THE DATA:

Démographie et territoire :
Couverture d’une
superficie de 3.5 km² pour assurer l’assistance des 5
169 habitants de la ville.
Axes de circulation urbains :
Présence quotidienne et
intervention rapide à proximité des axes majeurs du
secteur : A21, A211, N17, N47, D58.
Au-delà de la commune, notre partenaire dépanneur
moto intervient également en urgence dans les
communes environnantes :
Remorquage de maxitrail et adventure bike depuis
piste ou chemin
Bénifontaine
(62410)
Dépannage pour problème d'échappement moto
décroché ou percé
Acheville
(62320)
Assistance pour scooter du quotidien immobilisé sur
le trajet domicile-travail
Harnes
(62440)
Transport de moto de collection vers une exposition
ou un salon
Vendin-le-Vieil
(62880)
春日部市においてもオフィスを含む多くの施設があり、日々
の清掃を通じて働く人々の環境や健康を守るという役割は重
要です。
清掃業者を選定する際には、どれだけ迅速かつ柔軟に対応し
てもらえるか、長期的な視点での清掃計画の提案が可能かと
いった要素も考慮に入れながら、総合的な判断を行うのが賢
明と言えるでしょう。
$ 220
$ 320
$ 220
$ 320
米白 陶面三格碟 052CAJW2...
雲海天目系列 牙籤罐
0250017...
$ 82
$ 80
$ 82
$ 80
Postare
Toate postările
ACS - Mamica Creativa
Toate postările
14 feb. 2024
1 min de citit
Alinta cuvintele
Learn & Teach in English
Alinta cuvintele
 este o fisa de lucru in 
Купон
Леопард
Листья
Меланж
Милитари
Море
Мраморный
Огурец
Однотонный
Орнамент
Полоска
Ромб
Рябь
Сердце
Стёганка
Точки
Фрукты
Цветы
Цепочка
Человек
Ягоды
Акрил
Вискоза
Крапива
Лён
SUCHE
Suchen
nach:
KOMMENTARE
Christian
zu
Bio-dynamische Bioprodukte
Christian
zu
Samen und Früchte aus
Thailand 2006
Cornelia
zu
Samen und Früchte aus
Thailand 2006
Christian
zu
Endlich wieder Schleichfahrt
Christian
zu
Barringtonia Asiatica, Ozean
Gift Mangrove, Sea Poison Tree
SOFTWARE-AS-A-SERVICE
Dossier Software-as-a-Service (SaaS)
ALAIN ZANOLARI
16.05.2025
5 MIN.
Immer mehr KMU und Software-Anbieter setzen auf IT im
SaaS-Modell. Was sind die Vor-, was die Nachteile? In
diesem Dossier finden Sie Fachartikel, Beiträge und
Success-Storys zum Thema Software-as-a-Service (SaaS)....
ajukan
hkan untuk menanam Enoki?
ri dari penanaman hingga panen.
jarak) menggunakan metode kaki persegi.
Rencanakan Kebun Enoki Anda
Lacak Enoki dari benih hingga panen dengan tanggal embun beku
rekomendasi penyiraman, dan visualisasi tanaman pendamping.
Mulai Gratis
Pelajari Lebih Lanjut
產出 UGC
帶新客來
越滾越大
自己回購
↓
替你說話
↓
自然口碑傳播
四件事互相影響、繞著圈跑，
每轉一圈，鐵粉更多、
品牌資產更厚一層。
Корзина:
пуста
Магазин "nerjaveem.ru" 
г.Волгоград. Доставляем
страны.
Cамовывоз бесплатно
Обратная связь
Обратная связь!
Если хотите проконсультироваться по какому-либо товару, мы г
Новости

EXERCISE PROMPT: Please retype the listing word for word, from its first line through the line containing "intervention rapide à", and add nothing else.

ANSWER TO THIS PROBLEM:
Démographie et territoire :
Couverture d’une
superficie de 3.5 km² pour assurer l’assistance des 5
169 habitants de la ville.
Axes de circulation urbains :
Présence quotidienne et
intervention rapide à proximité des axes majeurs du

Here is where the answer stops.